Excerpts from a dataset:
+++++
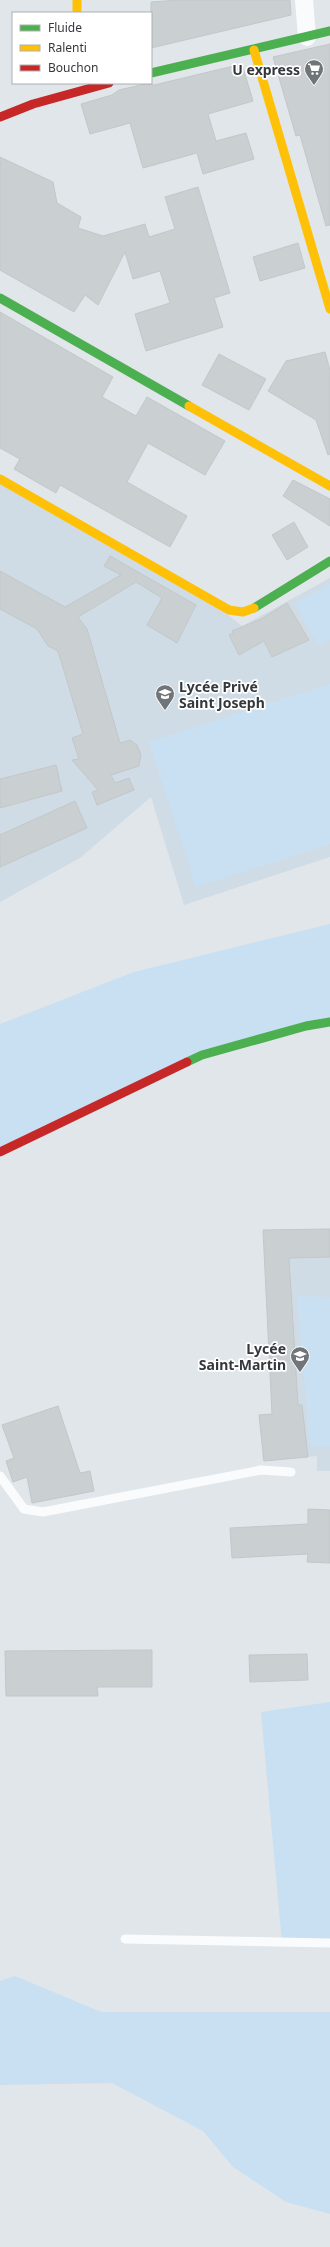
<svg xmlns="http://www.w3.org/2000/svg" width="330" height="2247" viewBox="0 0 330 2247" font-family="'Noto Sans',sans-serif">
<rect width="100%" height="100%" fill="#e0e6ea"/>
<path fill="#d0dce5" d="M0,484L227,614L242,626L330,578V857L184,905L151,797L80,858L0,902Z
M330,1229V1471H317V1456L263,1461L259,1415L278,1414L272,1407L263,1230Z"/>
<path fill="#c8e0f2" d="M330,584V639L318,646L295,603Z
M330,684V844L196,887L149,742Z
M330,924V1022L202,1055L0,1152V1024L134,972Z
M297,1296L330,1297V1447L310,1446Z
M330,1702V1943H282L261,1712Z
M15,1976L101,2012H330V2214L286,2202L233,2167L203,2131L112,2083L0,2085V1981Z"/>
<path fill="#cacfd2" stroke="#c2c7ca" d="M178,0H290L291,15L151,48V2Z
M330,44V225L326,226L300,135L296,136L273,57Z
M242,64L253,101L208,114L216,141L246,133L254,159L203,174L197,153L143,168L130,123L90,134L81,104L112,95L119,90L145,84L154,85Z
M0,157L53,182L57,203L81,217L78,228L103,236L145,224L149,237L175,229L165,197L198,187L230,293L214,298L223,327L146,351L135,314L170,303L160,271L133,279L125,252L98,305L85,295L74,312L0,270Z
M298,243L305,268L260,281L253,257Z
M0,312L113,377L102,397L136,416L147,397L225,441L205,475L148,443L127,482L187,516L170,547L60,485L56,493L14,469L20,459L0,448Z
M325,352L330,370V454L328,455L316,420L268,391L286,361Z
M219,354L266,379L249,410L202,385Z
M293,480L330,499V526L283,496Z
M294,522L308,547L287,560L272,535Z
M110,556L196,605L177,643L147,625L162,598L136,582L78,617L87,629L120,743L130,740L137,745L141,755L139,766L111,775L115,783L129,778L134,790L97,805L92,792L98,790L72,760L79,759L72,738L83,734L58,651L48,646L37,629L0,609V571L65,607L121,575L104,566Z
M287,603L309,640L272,657L264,641L239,655L229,635L233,633L232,631L261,619Z
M56,765L62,791L0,808V779Z
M75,801L87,828L0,867V835Z
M330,1229V1257L289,1258L298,1405H302L308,1457L264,1461L259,1415L272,1414L263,1230Z
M58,1406L80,1473L90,1471L94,1491L32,1503L27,1477L13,1482L6,1461L14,1458L2,1425Z
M308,1509L330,1510V1563L307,1562L308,1554L232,1558L230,1528L308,1524Z
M152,1650V1687H97L98,1696H6L5,1651Z
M307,1654L308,1680L250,1682L249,1655Z"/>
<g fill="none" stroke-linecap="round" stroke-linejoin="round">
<path stroke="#fafbfc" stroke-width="9" d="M0,1476L24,1509L43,1512L261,1470L291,1472
M125,1939L330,1943"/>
<path stroke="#fafbfc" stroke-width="18" d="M304,0L307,37"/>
<path stroke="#4caf50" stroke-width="9" d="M151,73L330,31
M0,298L189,406
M254,608L330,561
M187,1062L202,1055L306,1026L330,1022"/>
<path stroke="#ffc107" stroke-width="9" d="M77,0V13
M254,50L330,309
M189,406L330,486
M0,479L229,610L243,612L254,608"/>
<path stroke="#c62828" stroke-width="9" d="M0,117L33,104L109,83
M0,1152L187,1062"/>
</g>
<defs>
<symbol id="supermarket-pin" viewBox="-11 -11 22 30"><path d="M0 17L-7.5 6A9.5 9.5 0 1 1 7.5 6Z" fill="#707579" stroke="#fff"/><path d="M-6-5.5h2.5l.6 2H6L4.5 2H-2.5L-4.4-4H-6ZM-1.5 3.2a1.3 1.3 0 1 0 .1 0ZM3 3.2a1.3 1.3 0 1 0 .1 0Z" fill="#fff"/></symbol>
<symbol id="school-pin" viewBox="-11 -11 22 30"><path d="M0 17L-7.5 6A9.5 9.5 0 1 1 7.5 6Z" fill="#707579" stroke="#fff"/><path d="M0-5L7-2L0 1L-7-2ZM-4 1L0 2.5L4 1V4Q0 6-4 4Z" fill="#fff"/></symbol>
</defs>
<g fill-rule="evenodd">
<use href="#supermarket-pin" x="303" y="58" width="22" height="30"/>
<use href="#school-pin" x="154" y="683" width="22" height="30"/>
<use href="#school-pin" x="289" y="1345" width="22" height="30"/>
</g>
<g text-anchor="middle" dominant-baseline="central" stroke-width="3.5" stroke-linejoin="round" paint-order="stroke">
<g font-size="14" font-weight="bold" fill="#34383c" stroke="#fff" text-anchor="end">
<text x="300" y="69">U express</text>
<text x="179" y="686" text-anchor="start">Lycée Privé<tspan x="179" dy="16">Saint Joseph</tspan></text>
<text x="286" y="1348">Lycée<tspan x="286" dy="16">Saint-Martin</tspan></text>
</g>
</g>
<rect x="12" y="12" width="140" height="72" fill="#ffffff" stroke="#aeafb1"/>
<rect x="20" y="25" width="20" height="6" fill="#4caf50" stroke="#aeafb1"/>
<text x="48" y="32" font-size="12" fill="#34383c">Fluide</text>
<rect x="20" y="45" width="20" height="6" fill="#ffc107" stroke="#aeafb1"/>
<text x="48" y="52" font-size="12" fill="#34383c">Ralenti</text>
<rect x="20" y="65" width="20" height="6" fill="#c62828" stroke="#aeafb1"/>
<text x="48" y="72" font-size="12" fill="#34383c">Bouchon</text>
</svg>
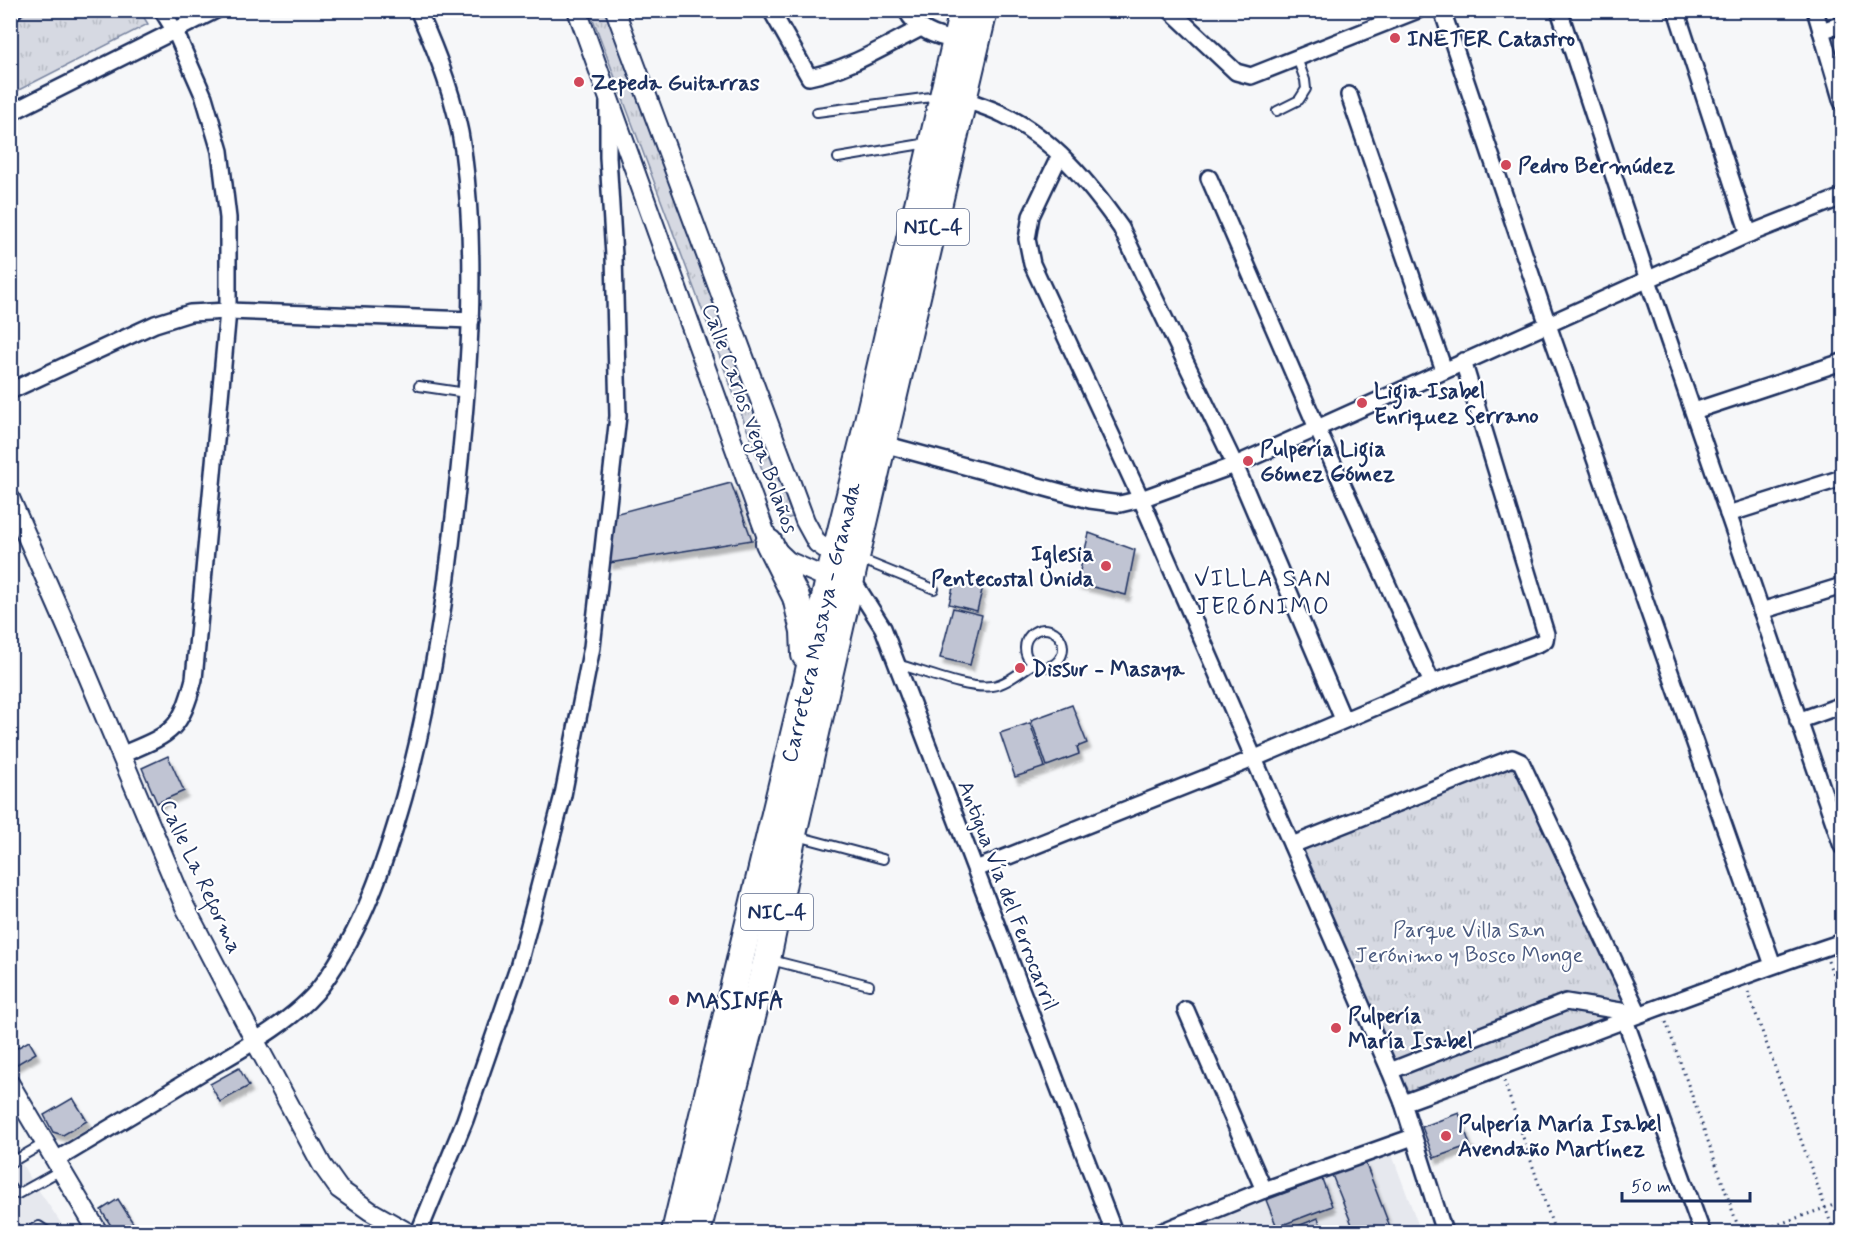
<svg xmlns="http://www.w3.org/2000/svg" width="1853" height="1243" font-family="Mynerve,sans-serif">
  <defs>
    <pattern id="park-tufts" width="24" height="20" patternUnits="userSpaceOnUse" patternTransform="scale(1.5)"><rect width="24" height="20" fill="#d6d9e2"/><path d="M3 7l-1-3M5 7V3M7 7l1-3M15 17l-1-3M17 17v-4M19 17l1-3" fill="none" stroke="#b7bbc4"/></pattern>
    <filter id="shadow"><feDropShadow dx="3.5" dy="6" stdDeviation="1.5" flood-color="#0004"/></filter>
  </defs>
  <rect width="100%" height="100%" fill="#f6f7f9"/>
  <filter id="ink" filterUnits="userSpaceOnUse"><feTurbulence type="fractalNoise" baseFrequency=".0167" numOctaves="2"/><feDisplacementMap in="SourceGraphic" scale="12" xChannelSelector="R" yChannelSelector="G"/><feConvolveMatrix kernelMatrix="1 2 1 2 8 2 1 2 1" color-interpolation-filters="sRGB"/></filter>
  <g filter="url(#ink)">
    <!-- built -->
    <g fill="#e6e8ee">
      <polygon points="10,1142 27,1173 67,1232 11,1232"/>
      <polygon points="1391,1152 1421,1232 1182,1232"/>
    </g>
    <!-- park -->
    <g fill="url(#park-tufts)" stroke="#7884a0" stroke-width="1.5">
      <polygon points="31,10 140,11 148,24 11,94 11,21"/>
      <polygon points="590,11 607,11 793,517 781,520"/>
      <polygon points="1512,758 1639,1014 1403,1103 1292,845"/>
    </g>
    <!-- building -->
    <g fill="#c0c4d3" stroke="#1b2f5e" stroke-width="1.5" filter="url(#shadow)">
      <polygon points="731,483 752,540 609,563 614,514"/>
      <polygon points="1089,533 1135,550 1126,595 1077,583"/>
      <polygon points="955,579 983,586 977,611 949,604"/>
      <polygon points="953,608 982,615 970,665 940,658"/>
      <polygon points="1072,705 1087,743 1077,747 1079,754 1047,766 1031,720"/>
      <polygon points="1030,723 1045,767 1015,777 1000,733"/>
      <polygon points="168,756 184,791 157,803 142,768"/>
      <polygon points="29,1041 36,1053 12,1067 10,1064 10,1052"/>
      <polygon points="239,1068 249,1086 220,1102 210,1084"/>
      <polygon points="73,1098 87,1121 63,1135 53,1132 44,1115"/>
      <polygon points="1459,1113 1470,1145 1434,1158 1422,1127"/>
      <polygon points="1365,1162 1392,1232 1355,1232 1332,1175"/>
      <polygon points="1322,1179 1332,1206 1277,1227 1266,1200"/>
      <polygon points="118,1199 133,1223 115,1232 101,1210"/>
      <polygon points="1318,1218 1323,1232 1289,1232 1288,1230"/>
    </g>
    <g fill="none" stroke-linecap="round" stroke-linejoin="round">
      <defs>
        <g id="service">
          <polyline points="1277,111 1299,100 1306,89 1305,80 1297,58"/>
          <polyline points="817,112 939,96"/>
          <polyline points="838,158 928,143"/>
          <polyline points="419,386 466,393"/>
          <polyline points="860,559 934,589"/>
          <circle cx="1044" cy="648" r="19"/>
          <path d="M897,664C923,671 968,690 992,686C1007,684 1021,671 1033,664"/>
          <polyline points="797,836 883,859"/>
          <polyline points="771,960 869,985"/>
          <polyline points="10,1163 45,1143"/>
          <polyline points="10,1187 14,1192 18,1194 61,1170"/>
          <polyline points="25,1232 39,1226 48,1232"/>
        </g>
        <g id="minor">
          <path d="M771,10L809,77C848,70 885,46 921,28"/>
          <path d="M906,10C917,30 935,37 956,40"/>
          <polyline points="1170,10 1236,72 1251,76 1418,10"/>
          <polyline points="1442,10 1548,325 1773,965"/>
          <polyline points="1559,10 1648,280 1842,846"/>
          <polyline points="1676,10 1749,234"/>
          <polyline points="1815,10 1842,102"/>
          <polyline points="10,12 14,10"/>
          <polyline points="1821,31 1842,24"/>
          <polyline points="1349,95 1444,370"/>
          <path d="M963,99C976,104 990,108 1002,114C1052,137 1090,184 1121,228L1235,465L1343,719"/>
          <polyline points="10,113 216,10"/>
          <polyline points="1060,155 1031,216 1027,239 1032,264 1141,499 1390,1071 1403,1103 1444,1232"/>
          <polyline points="1209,178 1317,428 1432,683"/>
          <polyline points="10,391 155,324 190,313 228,311 471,320"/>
          <polyline points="1694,411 1842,362"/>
          <polyline points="876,442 1090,500 1120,504 1141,499 1235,465 1749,234 1842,197"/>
          <polyline points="1728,514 1842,478"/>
          <polyline points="852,579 883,628 1114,1232"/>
          <polyline points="1761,611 1842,586"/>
          <polyline points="1798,721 1842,705"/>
          <path d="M121,755C170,734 180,733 194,679L228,311V218L220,151L204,97L175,31L162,10"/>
          <polyline points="1292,845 1512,758 1521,762 1639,1014"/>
          <polyline points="976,869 1253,759 1432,683 1540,643 1545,640 1546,634 1463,361"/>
          <polyline points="1186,1010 1264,1190"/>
          <polyline points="1625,1020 1702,1232"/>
          <polyline points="1390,1071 1566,1002 1639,1014"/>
          <path d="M1403,1103C1550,1050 1694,991 1842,942"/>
          <path d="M56,1160C105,1131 155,1101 204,1071C242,1049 296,1020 322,985C363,929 385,863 404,797C430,702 445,606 455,508C468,390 479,269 463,150C456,101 438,55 418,10"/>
          <polyline points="419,1232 465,1120 519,964 563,795 592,647 618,416 614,256 608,157 608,103"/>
          <polyline points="1161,1232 1264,1190 1413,1137"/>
        </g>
        <g id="tertiary">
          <polyline points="577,10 769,543 788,561 829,579 841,580"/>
          <polyline points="615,10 805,521 817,543 843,561"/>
          <polyline points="10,498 79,655 185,907 255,1041 322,1165 339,1189 370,1211 407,1232"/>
          <polyline points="10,1084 98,1232"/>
        </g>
        <g id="trunk">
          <polyline points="769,543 796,597 804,631 805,655"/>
          <path id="s1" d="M675,1232L807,680L829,579L864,438L963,10"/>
          <polyline points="697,1232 767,959 793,834 856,557 984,10"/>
        </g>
      </defs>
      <!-- service casing -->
      <use href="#service" stroke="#1b2f5e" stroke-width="12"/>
      <!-- minor casing -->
      <use href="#minor" stroke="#1b2f5e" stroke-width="20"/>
      <!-- tertiary casing -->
      <use href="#tertiary" stroke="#1b2f5e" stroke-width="22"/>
      <!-- trunk casing -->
      <use href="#trunk" stroke="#1b2f5e" stroke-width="30"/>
      <!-- path -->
      <g stroke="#1b2f5e" stroke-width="3" stroke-dasharray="1.5 4.5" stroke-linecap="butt">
        <polyline points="1828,961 1842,999"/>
        <polyline points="1748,992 1834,1232"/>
        <polyline points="1666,1022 1740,1232"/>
        <polyline points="1504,1081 1555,1232"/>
        <polyline points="1757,1232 1842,1202"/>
      </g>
      <!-- service -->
      <use href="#service" stroke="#fff" stroke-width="8"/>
      <!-- minor -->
      <use href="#minor" stroke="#fff" stroke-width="15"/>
      <!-- tertiary -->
      <use href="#tertiary" stroke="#fff" stroke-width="18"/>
      <!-- trunk -->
      <use href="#trunk" stroke="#fff" stroke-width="26"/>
    </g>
  </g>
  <!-- markers -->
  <g fill="#d1495b" stroke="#fff" stroke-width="2">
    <circle cx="1395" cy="38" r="6"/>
    <circle cx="579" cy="82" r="6"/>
    <circle cx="1506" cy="165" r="6"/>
    <circle cx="1362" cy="403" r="6"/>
    <circle cx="1248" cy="461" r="6"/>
    <circle cx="1106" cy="566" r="6"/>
    <circle cx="1020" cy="668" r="6"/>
    <circle cx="674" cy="1000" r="6"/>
    <circle cx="1336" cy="1028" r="6"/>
    <circle cx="1446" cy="1136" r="6"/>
  </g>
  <g text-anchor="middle" stroke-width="4.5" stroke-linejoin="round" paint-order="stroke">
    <!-- shield labels -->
    <g fill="#fff" stroke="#5f6d8e" stroke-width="1.5">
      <rect x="897" y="209" width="72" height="36" rx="4.5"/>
      <rect x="741" y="894" width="72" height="36" rx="4.5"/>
    </g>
    <g font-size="21" font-weight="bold" fill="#1b2f5e">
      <text x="933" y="234">NIC-4</text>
      <text x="777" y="919">NIC-4</text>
    </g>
    <!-- poi labels -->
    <g font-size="22" font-weight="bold" fill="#1b2f5e" stroke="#fff" text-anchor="start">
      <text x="1407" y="46">INETER Catastro</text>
      <text x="591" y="90">Zepeda Guitarras</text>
      <text x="1518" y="173">Pedro Bermúdez</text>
      <text x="1374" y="398">Ligia Isabel<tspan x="1374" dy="25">Enriquez Serrano</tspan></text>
      <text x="1260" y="456">Pulpería Ligia<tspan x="1260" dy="25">Gómez Gómez</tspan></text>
      <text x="1094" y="561" text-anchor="end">Iglesia<tspan x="1094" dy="25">Pentecostal Unida</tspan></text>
      <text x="1032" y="676">Dissur - Masaya</text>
      <text x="686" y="1008">MASINFA</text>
      <text x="1348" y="1023">Pulpería<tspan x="1348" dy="25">María Isabel</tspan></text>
      <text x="1458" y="1131">Pulpería María Isabel<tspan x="1458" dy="25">Avendaño Martínez</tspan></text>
    </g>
    <!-- street labels -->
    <g font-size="22" fill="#1b2f5e" stroke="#fff">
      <text transform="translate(751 418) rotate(70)" y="8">Calle Carlos Vega Bolaños</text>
      <text dy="8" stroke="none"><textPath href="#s1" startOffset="627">Carretera Masaya - Granada</textPath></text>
      <text transform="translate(202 876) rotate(65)" y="8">Calle La Reforma</text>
      <text transform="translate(1009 895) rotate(69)" y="8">Antigua Vía del Ferrocarril</text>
    </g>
    <!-- park labels -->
    <g font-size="22" fill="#4a5a7f" stroke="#fff">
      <text x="1469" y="937">Parque Villa San<tspan x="1469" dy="25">Jerónimo y Bosco Monge</tspan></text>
    </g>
    <!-- neighbourhood labels -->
    <g font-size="24" letter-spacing="1.5" fill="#1b2f5e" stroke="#fff">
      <text x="1263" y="586">VILLA SAN<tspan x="1263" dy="28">JERÓNIMO</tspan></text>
    </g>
  </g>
  <!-- margin -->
  <rect width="1853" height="1243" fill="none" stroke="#fff" stroke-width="36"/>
  <rect x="18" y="18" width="1817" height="1207" fill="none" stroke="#1b2f5e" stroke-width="2" filter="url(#ink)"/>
  <!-- scale -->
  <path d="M1622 1192v9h128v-9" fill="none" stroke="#1b2f5e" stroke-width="3"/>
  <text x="1631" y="1192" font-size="18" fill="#1b2f5e" stroke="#ffffff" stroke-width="4.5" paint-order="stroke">50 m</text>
</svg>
+++++
▶ _Prompt_
Go over the entries above and say how many lines hold the string "middle", with no other text.

▶ _Solution below_
2